◆ Directive:
Your answer is a number only: how many lines in the data below contain "logic"?

[Circuit design text data]

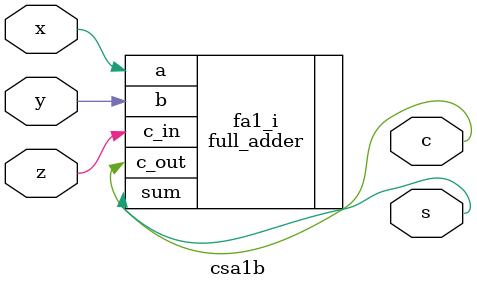
<source format=sv>
module csa1b
(
  input logic x,
  input logic y,
  input logic z,
  output logic s,
  output logic c
);
  
  full_adder fa1_i (
    .a(x),
	 .b(y),
	 .c_in(z),
	 .sum(s),
	 .c_out(c)
  );

endmodule

</source>
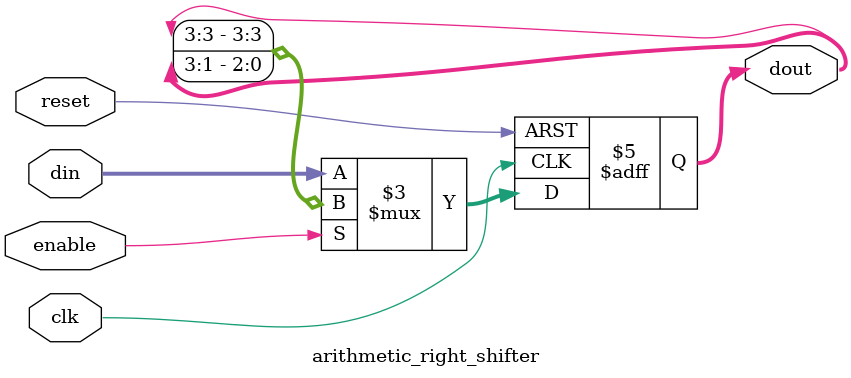
<source format=v>
module arithmetic_right_shifter (
    input clk,
    input reset,
    input [3:0] din,
    input enable,
    output reg [3:0] dout
);

    always @(posedge clk or posedge reset) begin
        if (reset)
            dout <= 4'b0000;
        else if (enable)
            dout <= {dout[3], dout[3:1]};  // Arithmetic shift: replicate MSB
        else
            dout <= din;
    end

endmodule


</source>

◆ Reply:
5